Probe failures from expected error types (timeouts, policy rejections,
spawn failures) are recorded as `None` fields in the snapshot rather
than raised; a missing CLI never fails the agent. A failed first probe
does not poison the cache — the next call retries.

## `DockerShellTool` — sandboxed tier

When commands originate from untrusted input (e.g. the model is acting on
prompt-injected document content), prefer `DockerShellTool`. With the
default isolation flags and a trusted container runtime, the container
is the intended security boundary and approval gating becomes optional.

```python
import asyncio
from agent_framework_tools.shell import DockerShellTool


async def main() -> None:
    async with DockerShellTool(
        image="mcr.microsoft.com/azurelinux/base/core:3.0",
        approval_mode="never_require",  # container is the boundary
    ) as shell:
        result = await shell.run("uname -a && id")
        print(result.stdout)


asyncio.run(main())
```

Defaults applied to every container:

- `--network none` — no host or external network.
- `--user 65534:65534` — runs as `nobody:nogroup`.
- `--read-only` root filesystem; only mounted host paths are writable.
- `--cap-drop ALL` and `--security-opt no-new-privileges`.
- `--memory 512m`, `--pids-limit 256`, ephemeral `tmpfs /tmp`.
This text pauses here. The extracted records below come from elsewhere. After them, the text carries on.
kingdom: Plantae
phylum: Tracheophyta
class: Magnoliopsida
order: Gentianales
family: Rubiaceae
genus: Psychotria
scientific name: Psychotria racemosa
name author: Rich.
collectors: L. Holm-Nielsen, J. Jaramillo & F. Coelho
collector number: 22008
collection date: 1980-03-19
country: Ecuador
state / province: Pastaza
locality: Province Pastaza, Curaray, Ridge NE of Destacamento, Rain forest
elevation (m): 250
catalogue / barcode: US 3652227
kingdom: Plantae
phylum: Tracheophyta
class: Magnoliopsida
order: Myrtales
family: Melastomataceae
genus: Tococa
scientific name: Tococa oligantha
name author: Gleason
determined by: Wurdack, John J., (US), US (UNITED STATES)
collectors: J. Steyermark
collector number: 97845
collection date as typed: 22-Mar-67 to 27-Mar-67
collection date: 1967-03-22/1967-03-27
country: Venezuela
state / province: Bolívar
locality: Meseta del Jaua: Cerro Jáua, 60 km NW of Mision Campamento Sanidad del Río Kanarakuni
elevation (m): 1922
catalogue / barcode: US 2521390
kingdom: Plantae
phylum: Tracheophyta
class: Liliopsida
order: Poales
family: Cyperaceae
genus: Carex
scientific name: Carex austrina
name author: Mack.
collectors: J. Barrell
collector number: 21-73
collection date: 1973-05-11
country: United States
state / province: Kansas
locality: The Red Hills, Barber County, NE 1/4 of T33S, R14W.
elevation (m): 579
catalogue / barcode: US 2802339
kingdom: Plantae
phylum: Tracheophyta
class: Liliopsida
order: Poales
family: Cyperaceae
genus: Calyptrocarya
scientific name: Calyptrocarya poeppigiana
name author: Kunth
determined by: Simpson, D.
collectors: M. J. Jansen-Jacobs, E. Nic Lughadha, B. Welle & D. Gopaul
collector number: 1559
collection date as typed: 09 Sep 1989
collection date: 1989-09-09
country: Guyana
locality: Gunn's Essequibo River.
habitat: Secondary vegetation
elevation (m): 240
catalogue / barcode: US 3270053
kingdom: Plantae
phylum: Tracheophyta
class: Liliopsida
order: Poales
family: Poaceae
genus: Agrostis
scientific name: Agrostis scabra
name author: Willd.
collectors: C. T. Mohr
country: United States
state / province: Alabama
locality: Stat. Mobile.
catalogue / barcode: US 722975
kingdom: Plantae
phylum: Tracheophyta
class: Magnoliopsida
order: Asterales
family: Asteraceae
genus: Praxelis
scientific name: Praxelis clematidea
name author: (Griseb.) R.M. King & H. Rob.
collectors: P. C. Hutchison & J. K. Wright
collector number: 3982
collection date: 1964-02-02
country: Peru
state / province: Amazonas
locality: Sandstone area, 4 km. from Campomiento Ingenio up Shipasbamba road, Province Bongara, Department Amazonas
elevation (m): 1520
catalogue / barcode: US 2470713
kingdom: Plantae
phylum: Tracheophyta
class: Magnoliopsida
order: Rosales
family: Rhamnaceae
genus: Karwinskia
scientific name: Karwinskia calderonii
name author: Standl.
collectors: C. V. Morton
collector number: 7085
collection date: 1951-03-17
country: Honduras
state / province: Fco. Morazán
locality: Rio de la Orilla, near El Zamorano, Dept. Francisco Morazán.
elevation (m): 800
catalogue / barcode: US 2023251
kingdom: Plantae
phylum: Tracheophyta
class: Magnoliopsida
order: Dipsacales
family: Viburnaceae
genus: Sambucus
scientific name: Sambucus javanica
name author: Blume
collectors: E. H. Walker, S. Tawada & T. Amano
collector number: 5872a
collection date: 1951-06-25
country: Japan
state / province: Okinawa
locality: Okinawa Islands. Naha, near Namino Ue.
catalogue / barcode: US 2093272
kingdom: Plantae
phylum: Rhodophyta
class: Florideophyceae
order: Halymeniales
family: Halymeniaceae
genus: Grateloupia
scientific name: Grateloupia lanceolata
To expose a host directory, pass `host_workdir="/path"` (mounted
read-only by default; `mount_readonly=False` to allow writes). Swap the
container runtime with `docker_binary="podman"`.

## Sandbox tiers at a glance

| Use case | Tool | Sandbox |
|---|---|---|
| Run *code* (untrusted) | `HyperlightCodeActProvider.execute_code` (`agent-framework-hyperlight`) | Hyperlight WASM microVM |
| Run *shell* (untrusted) | `DockerShellTool` | OCI container (network-off, non-root, capabilities dropped) |
| Run *shell* (trusted dev) | `LocalShellTool` | Approval-in-the-loop |

## Relationship to `agent-framework-hyperlight`

`agent-framework-hyperlight` is a **code** sandbox (a single WASM guest
loaded into a microVM, called via a hostcall ABI — there is no kernel,
userland, or shell binary inside). It is the right tier for executing
generated *code*. For sandboxing *shell* commands, the realistic tier is
OCI, which `DockerShellTool` provides.